[Stored dataset items]
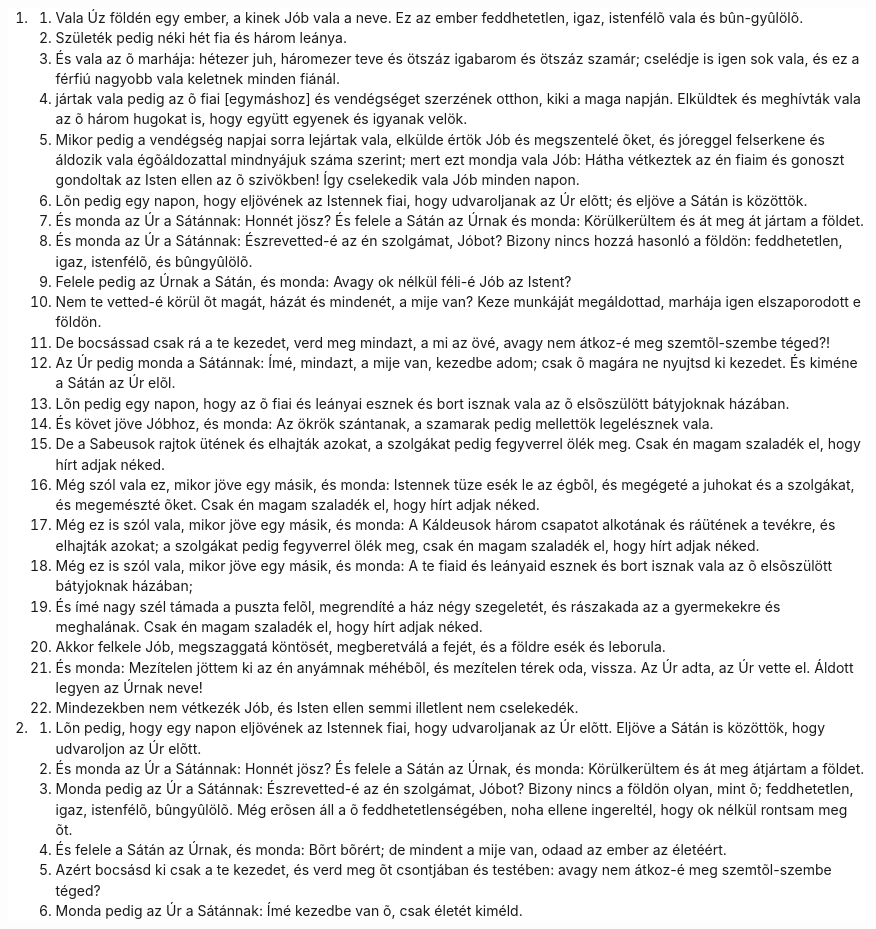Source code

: <ol>
  <li>
    <ol>
      <li>Vala Úz földén egy ember, a kinek Jób vala a neve. Ez az ember feddhetetlen, igaz, istenfélõ vala és bûn-gyûlölõ.</li>
      <li>Születék pedig néki  hét fia és három leánya.</li>
      <li>És vala az õ marhája: hétezer juh, háromezer teve és ötszáz igabarom és ötszáz szamár; cselédje is igen sok vala, és ez a férfiú nagyobb vala keletnek minden fiánál.</li>
      <li>jártak vala pedig az õ fiai [egymáshoz] és vendégséget szerzének otthon, kiki a maga napján. Elküldtek és meghívták vala az õ három hugokat is, hogy együtt egyenek és igyanak velök.</li>
      <li>Mikor pedig a vendégség napjai sorra lejártak vala, elkülde értök Jób és megszentelé õket, és jóreggel felserkene és áldozik vala égõáldozattal mindnyájuk száma szerint; mert ezt mondja vala Jób: Hátha vétkeztek az én fiaim és gonoszt gondoltak az Isten ellen az õ szivökben! Így  cselekedik vala Jób minden napon.</li>
      <li>Lõn pedig egy napon, hogy eljövének az Istennek fiai, hogy udvaroljanak az Úr elõtt; és eljöve a Sátán is  közöttök.</li>
      <li>És monda az Úr a Sátánnak: Honnét jösz? És felele a Sátán az Úrnak és monda: Körülkerültem  és át meg át jártam a földet.</li>
      <li>És monda az Úr a Sátánnak: Észrevetted-é az én szolgámat, Jóbot? Bizony nincs hozzá hasonló a földön: feddhetetlen, igaz, istenfélõ, és bûngyûlölõ.</li>
      <li>Felele pedig az Úrnak a Sátán, és monda: Avagy ok nélkül  féli-é Jób az Istent?</li>
      <li>Nem te vetted-é körül õt magát, házát és mindenét, a mije van? Keze munkáját megáldottad, marhája igen elszaporodott e földön.</li>
      <li>De bocsássad csak rá a te kezedet, verd meg mindazt, a mi az övé, avagy nem átkoz-é meg  szemtõl-szembe téged?!</li>
      <li>Az Úr pedig monda a Sátánnak: Ímé, mindazt, a mije van, kezedbe adom; csak õ magára ne nyujtsd ki kezedet. És kiméne  a Sátán az Úr elõl.</li>
      <li>Lõn pedig egy napon, hogy az õ fiai és leányai esznek és bort isznak vala az õ elsõszülött  bátyjoknak házában.</li>
      <li>És követ jöve Jóbhoz, és monda: Az ökrök szántanak, a szamarak pedig mellettök legelésznek vala.</li>
      <li>De a Sabeusok rajtok ütének és elhajták azokat, a szolgákat pedig fegyverrel ölék meg. Csak én magam szaladék el, hogy hírt adjak néked.</li>
      <li>Még szól vala ez, mikor jöve egy másik, és monda: Istennek tüze esék le az égbõl, és megégeté a juhokat és a szolgákat, és megemészté õket. Csak én magam szaladék el, hogy hírt adjak néked.</li>
      <li>Még ez is szól vala, mikor jöve egy másik, és monda: A Káldeusok három csapatot alkotának és ráütének  a tevékre, és elhajták azokat; a szolgákat pedig fegyverrel ölék meg, csak én magam szaladék el, hogy hírt adjak néked.</li>
      <li>Még ez is szól vala, mikor jöve egy másik, és monda: A te fiaid és leányaid esznek és bort isznak vala az õ elsõszülött bátyjoknak házában;</li>
      <li>És ímé nagy szél támada a puszta felõl, megrendíté a ház négy szegeletét, és rászakada az a gyermekekre és  meghalának. Csak én magam szaladék el, hogy hírt adjak néked.</li>
      <li>Akkor felkele Jób, megszaggatá köntösét, megberetválá a fejét, és a földre esék és leborula.</li>
      <li>És monda: Mezítelen  jöttem ki az én anyámnak méhébõl, és mezítelen térek oda,  vissza. Az Úr adta, az Úr vette el. Áldott legyen az Úrnak neve!</li>
      <li>Mindezekben nem  vétkezék Jób, és Isten ellen semmi illetlent nem cselekedék.</li>
    </ol>
  </li>
  <li>
    <ol>
      <li>Lõn pedig, hogy egy napon eljövének az Istennek fiai, hogy udvaroljanak az Úr elõtt. Eljöve a Sátán  is közöttök, hogy udvaroljon az Úr elõtt.</li>
      <li>És monda az Úr a Sátánnak: Honnét jösz? És felele a Sátán az Úrnak, és monda: Körülkerültem és át meg átjártam a földet.</li>
      <li>Monda pedig az Úr a Sátánnak: Észrevetted-é az én szolgámat, Jóbot? Bizony nincs a földön olyan, mint õ; feddhetetlen, igaz, istenfélõ, bûngyûlölõ. Még erõsen áll a õ feddhetetlenségében, noha  ellene ingereltél, hogy ok nélkül rontsam meg õt.</li>
      <li>És felele a Sátán az Úrnak, és monda: Bõrt bõrért; de mindent a mije van, odaad az ember az életéért.</li>
      <li>Azért bocsásd ki csak a te kezedet, és verd meg õt csontjában és testében: avagy nem átkoz-é meg szemtõl-szembe téged?</li>
      <li>Monda pedig az Úr a Sátánnak: Ímé kezedbe van õ,  csak életét kiméld.</li>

## TRY IT
Reproduce only the lines of the records from the start up to and including the line that holds "<li>Születék pedig néki"; do not carry over any picture.

## ANSWER SECTION
Source code

: <ol>
  <li>
    <ol>
      <li>Vala Úz földén egy ember, a kinek Jób vala a neve. Ez az ember feddhetetlen, igaz, istenfélõ vala és bûn-gyûlölõ.</li>
      <li>Születék pedig néki  hét fia és három leánya.</li>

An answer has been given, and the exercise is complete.